As we are twelve staunch regulars, excluding others consciously self-isolating and shielding, this worked out to our advantage – 12 being three groups of four, the maximum group size permitted. I ask our core Stammtisch group two simple binary questions (sometimes they have virtues!) about whether they a) actively wanted to meet and b) would consider meeting so that those desperate to meet could.
I felt I had to take into account the extremes of prevailing circumstances, namely that others have very elderly parents to care for, while at the other end of the spectrum some live in very modest residences, where their social interaction in recent weeks has been limited to saying hello out of the window to a passing neighbour.
From the responses, I was able to identify a group that I thought “had to meet” and found four willing to do so. In the “don’t need to, but willing to meet to ensure someone else gets a night out” group I found three and I lumped myself in the group to even out the groups into three groups of four. The “don’t want to go out, and not willing to for company for others”, drawn mainly from those living with or caring for very elderly parents were the last four.
And so to the next stage of the plan. On Friday, the four “certainties” would have met for sure, the four “maybes” would have met if they had wanted to, and the carers and shielders would have not. I then had various combinations between the groups to ensure that by mid-July, everyone should have seen everyone else.
The reaction was silence, sadly not in awe, but because people had realised that they were able to survive without a Stammtisch for a bit longer. It was no skin of my nose, the groups can be resurrected when people feel safer, and we know who might need to be picked up with regular calls, which is a good thing.

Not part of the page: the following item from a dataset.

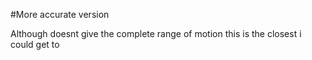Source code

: #More accurate version
<p> Although doesnt give the complete range of motion this is the closest i could get to</p>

But tthis abortive attempt to organise a Stammtisch is not an isolated case. After a lengthy lockdown, some people are desperate for pre-lockdown normality to be restored. Others remain restrained, and there is also a group firmly more in fear than anything else. Yes, people’s willpower is very much on the wane rather than being strengthened here in Vienna, but the news doesn’t seem anything as hair-raising as in the UK. I’ll keep on exercising my restraint, and minding my own business. I’ve not got anything to gain by any other way of behaving. Stay safe.